Parallel dazu verschwinden alte Systeme: In den USA wird Samsung Messages bis Juli 2026 abgeschaltet. Der Hersteller empfiehlt den Umstieg auf Google Messages, um volle Funktionalität und Sicherheit zu gewährleisten. Der Trend geht klar zu einem einheitlichen, RCS-zentrierten Ökosystem.

Ausblick: Der Kampf um die sichere Kommunikation

Die Sicherheit mobiler Kommunikation wird 2026 weniger durch die Schwächung der Verschlüsselung selbst bestimmt, sondern durch den Kampf gegen staatlich gesteuerte Social-Engineering-Angriffe. Während deutsche Behörden die Moskauer Phishing-Gruppen weiter im Visier haben, verlagert sich die Verantwortung auf eine Kombination aus schnellen technischen Patches – wie dem CVE-2026-28950-Fix – und der Einführung moderner Protokolle wie RCS 3.0.

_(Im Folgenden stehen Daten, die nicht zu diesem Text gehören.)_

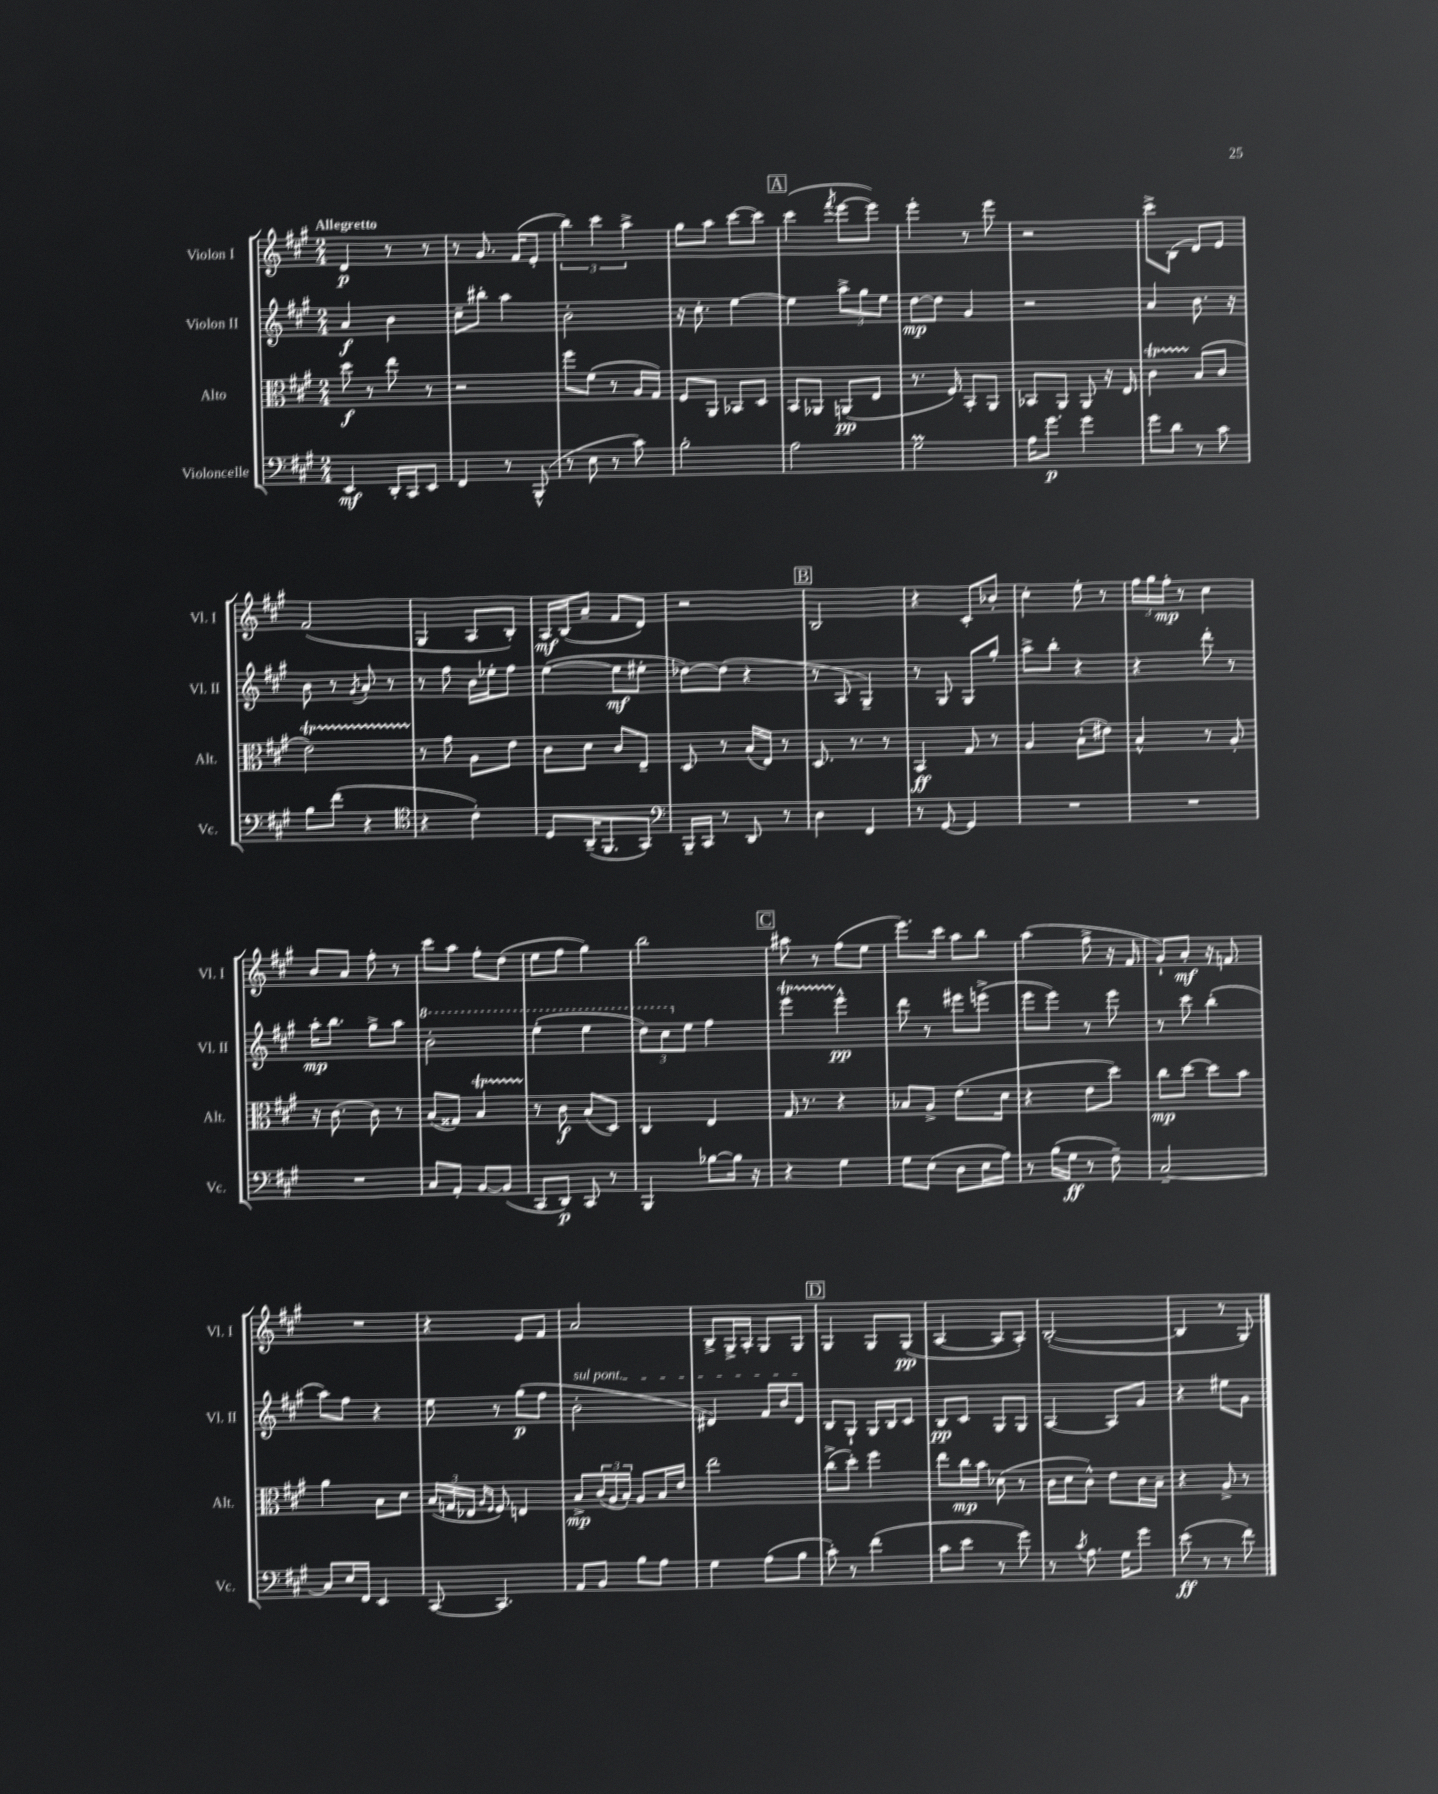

**kern	**kern	**kern	**kern
*staff4	*staff3	*staff2	*staff1
*clefF4	*clefC3	*clefG2	*clefG2
*k[f#c#g#]	*k[f#c#g#]	*k[f#c#g#]	*k[f#c#g#]
*M2/4	*M2/4	*M2/4	*M2/4
4EE	8dd	4a	4d
.	8r	.	.
16DD'	8ee	4b	8r
16CC#	.	.	.
8EE	8r	.	8r
=	=	=	=
4FF#	2r	8cc#~	8r
.	.	8bb#'	8.g#
8r	.	4aa	.
.	.	.	(16f#
(8BBB^^	.	.	8e'
=	=	=	=
8r	8ff#	2b'	6bb)
8E	(8f#	.	.
.	.	.	6ccc#
8r	8r	.	.
.	.	.	6aa^
8c#)	16A	.	.
.	16G#)	.	.
=	=	=	=
2B'	8F#	16r	8gg#
.	.	8.cc#'	.
.	8AA	.	8aa
.	8BB-	[4ee	[8ccc#
.	8D	.	8ccc#]
=	=	=	=
2A	8BB	4ee]	(4ccc#
.	8AA-	.	.
.	.	.	8qfff#
.	(8AA	12aa^	[8eee
.	.	12gg#	.
.	8E	.	8eee])
.	.	12ee	.
=	=	=	=
2G#	8.r	[8dd	4eee'
.	.	8dd]	.
.	16F#)	.	.
.	8BB'	4g#	8r
.	8AA	.	8eee
=	=	=	=
16A	8BB-	2r	2r
8.g#	.	.	.
.	8AA	.	.
4g#	8AA	.	.
.	16r	.	.
.	16E	.	.
=	=	=	=
8g#	4c#	4a	8ccc#^
8d	.	.	(8B
8r	(8B	8.b	8d)
8c#	8c#	.	8e
.	.	16r	.
=	=	=	=
8B	2e)	8b	(2f#
(8f#	.	8r	.
.	.	8qg#	.
4r	.	8a'	.
.	.	8r	.
=	=	=	=
*clefC4	*	*	*
4r	8r	8r	4G#
.	8g#	8ff#	.
4c#')	8A	16b	8A
.	.	16ee-'	.
.	8e	8ff#	8B')
=	=	=	=
8D	8c#	([4ee	16A
.	.	.	(16B
(16AA~	8d	.	8a~
8.FF#	.	.	.
.	8c#	8ee]	8f#
8GG#)	8E~	8ee#'	8d)
=	=	=	=
*clefF4	*	*	*
16BBB~	8D	[8dd-)	2r
16CC#	.	.	.
8r	8r	(8dd-]	.
8DD	(16B	4r	.
.	16E)	.	.
8r	8r	.	.
=	=	=	=
4D	8.D	8r	2B
.	.	8A	.
.	8.r	.	.
4FF#	.	4G#~)	.
.	8r	.	.
=	=	=	=
8r	4BB	8r	4r
[8GG#	.	8G#	.
4GG#]	8G#	8G#	8c#'
.	8r	8gg#'	8b-'
=	=	=	=
2r	4A	8aa^	4cc#'
.	.	8bb'	.
.	(8B`	4r	8ee'
.	8e#)	.	8r
=	=	=	=
2r	4B^^	4r	24ff#
.	.	.	24gg#
.	.	.	24ff#'
.	.	.	8r
.	8r	8ddd'	4cc#
.	8A'	8r	.
=	=	=	=
2r	16r	16aa'	8b
.	[8.c#	8.bb	.
.	.	.	8a
.	8c#]	8gg#^	8ff#'
.	8r	8aa	8r
=	=	=	=
8C#	(8B	2bb'	8ccc#
8AA'	8G##)	.	8aa
[8BB	4B	.	8ff#'
(8BB]	.	.	(8dd
=	=	=	=
8CC#	8r	(4eee'	8ee
8DD)	8c#	.	8ff#
8CC#	(8B	4eee	4gg#)
8r	8D)	.	.
=	=	=	=
4BBB	4C#	12ddd)	2bb
.	.	12ccc#	.
.	.	12ee	.
[8B-	4E	4ff#	.
16B-]	.	.	.
16r	.	.	.
=	=	=	=
4r	16G#	4eee	8aa#
.	8.r	.	.
.	.	.	8r
4G#	4r	4eee^^	(8ff#
.	.	.	8ee
=	=	=	=
8G#	8B-	8ddd	8.eee)
(8E	8A^	8r	.
.	.	.	16ccc#
8D	(8.e	8eee#	8aa
16E	.	(8eee^	8bb
16A)	16d	.	.
=	=	=	=
8r	4r	8eee	(4aa
(16B	.	8eee)	.
16G#	.	.	.
8r	8e	8r	8ff#^
8F#~)	8dd)	8eee	16r
.	.	.	16f#
=	=	=	=
[2C#~	8cc#	8r	8g#`)
.	[8dd	8ccc#	8a'
.	8dd]	(4bb'	16r
.	.	.	8.f
.	8b	.	.
=	=	=	=
8C#]	4a	8aa)	2r
16E	.	8ff#	.
16FF#	.	.	.
4EE	8B	4r	.
.	8d	.	.
=	=	=	=
[8CC#	(24B	8ee	4r
.	24G	.	.
.	24E-	.	.
.	16qqA	.	.
.	16qqF#	.	.
4.CC#]	8F#)	8r	.
.	4E	(8gg#	8e
.	.	8ff#	8f#
=	=	=	=
8AA	8B^	2b'	2a
8BB	(24c#	.	.
.	24A	.	.
.	24B')	.	.
8B	8A	.	.
8A	16B	.	.
.	16e	.	.
=	=	=	=
4G#	2ee	4d#)	8B^
.	.	.	16G#^
.	.	.	16A'
(8A	.	16f#	8G#
.	.	16b	.
8B	.	8d#	8G#
=	=	=	=
8c#')	(8cc#^	8B	4G#
8r	8dd')	8G#`	.
(4f#	4ff#	16G#	8G#
.	.	16B	.
.	.	8c#	(8G#
=	=	=	=
8c#	8ee	8B	[4A
8e	16cc#	8c#	.
.	16b	.	.
8r	(8d-	8G#	8A]
8g#)	8r	8G#	8A')
=	=	=	=
8r	16c#	[4A	([2B'
.	16d	.	.
8qc#	.	.	.
8.A	8c#^^)	.	.
.	8e	8A]	.
16G#	.	.	.
8g#	16c#	8g#	.
.	16B~	.	.
=	=	=	=
(8e	4r	4r	4B]
8r	.	.	.
8r	8A^	8ee#	8r
8f#)	8r	8g#	8G#)
==	==	==	==
*-	*-	*-	*-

Auch personelle Veränderungen bei Apple werden die Produktstrategie beeinflussen. Am 1. September 2026 übernimmt John Ternus den CEO-Posten von Tim Cook. Der Wechsel kommt zu einer Zeit, in der Apple strategische KI-Partnerschaften mit dem traditionellen Fokus auf hardwareintegrierte Datenschutzfunktionen ausbalancieren muss. Für professionelle Nutzer bleibt die Devise: Updates konsequent einspielen und hohe „Security Hygiene“ wahren – gegen die sich ständig weiterentwickelnden Taktiken staatlicher Gegner.